De l'avis d'un tatoueur, elle va "exploser". "D'ici cinq ans, car le tatouage est à la mode, surtout chez les jeunes, et ils vont se réveiller", dit "DelPiero", propriétaire d'une boutique de tatouage au Mans.
Pour le Dr Caroline Bitoun, médecin lasériste dans un centre parisien, les séances de laser pour un détatouage sont de plus en nombreuses "depuis six mois, un an".
Alice, 30 ans, a longtemps attendu avant de passer à l'acte. "Au bout de 3-4 ans, je m'étais déjà lassée de mon tatouage mais j'ai essayé de l'assumer. Finalement, il a beau être petit ce dauphin, il était quand même là", explique-t-elle.
Le prix d'une séance - de 150 à 450 euros en moyenne - varie selon le nombre de tirs propulsés. Plus le tatouage est grand et "encré", plus il faut de séances, toutes espacées de cinq à huit semaines.
"Je conseille au patient d'être motivé car c'est cher, long et pas remboursé. La récompense, c'est que tous sont contents à la fin", précise le Dr Bitoun.
Franck, 37 ans, a commencé il y a deux ans et demi. Il en est à sa 15ème séance. Depuis 11 ans, âge de son premier fils, ce tatoué sur les bras, le torse et le dos vit un violent déni de tatouage.
"Au début, on en fait un avec des copains, puis deux, puis trois... Pendant 10 ans, j'ai fait n'importe quoi", explique-t-il dans la salle d'attente d'un centre de laser.
L'homme ne peut plus se regarder dans le miroir, il est pris de nausées, refuse d'aller à la plage et avoue même avoir pensé plusieurs fois à "prendre un fer à repasser" pour brûler sa peau.
"J'ai des tatouages que je trouve vulgaires, violents et qui ne me correspondent plus. Je veux tous les enlever, même si c'est très long, très douloureux, j'en ai besoin. Je pense que j'en aurais pour 3 à 4.000 euros, j'ai pris un crédit et je fais des heures supplémentaires", précise-t-il.

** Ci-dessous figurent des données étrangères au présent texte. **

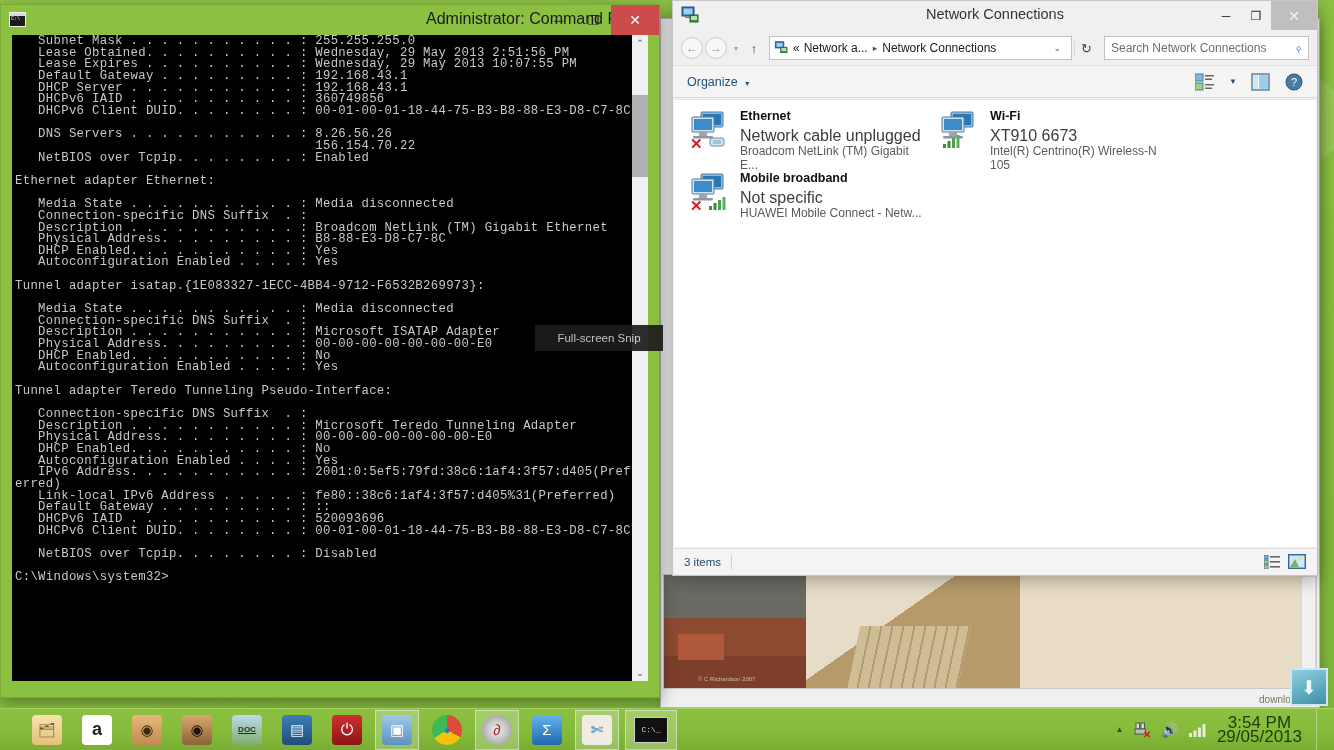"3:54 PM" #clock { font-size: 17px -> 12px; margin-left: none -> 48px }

"Chacun a sa raison et les profils sont très différents, de toutes les classes sociales. Mais c'est très rare que le patient s'arrête en plein traitement", constate le Dr Valérie Arigon, dermatologue qui pratique le laser depuis six ans au Centre laser international de la peau, à Paris.
Le pire, déplore Franck, c'est la douleur, "bien supérieure à celle de se faire tatouer", "le torse, la clavicule surtout. J'ai, en plus, beaucoup de couleurs, ce qui est plus difficile à enlever."
"Le violet et l'orange s'atténuent d'eux-mêmes, les couleurs polychromes: vert, bleu, rouge, sont moins faciles à enlever. Il vaut mieux ne pas garantir un détatouage si on n'est pas sûr du résultat", prévient le Dr Bitoune.
Alors qu'elle en est à sa cinquième séance, Alice doit maintenant attendre 5 à 8 semaines avant de refaire du laser. Pas dégoûtée, elle dit encore "adorer le tatouage" mais conseille de "bien choisir le motif et l'endroit".
"Je ne regrette pas d'avoir commencé à me faire détatouer. Je me marie en février, j'aimerais qu'il ait disparu!"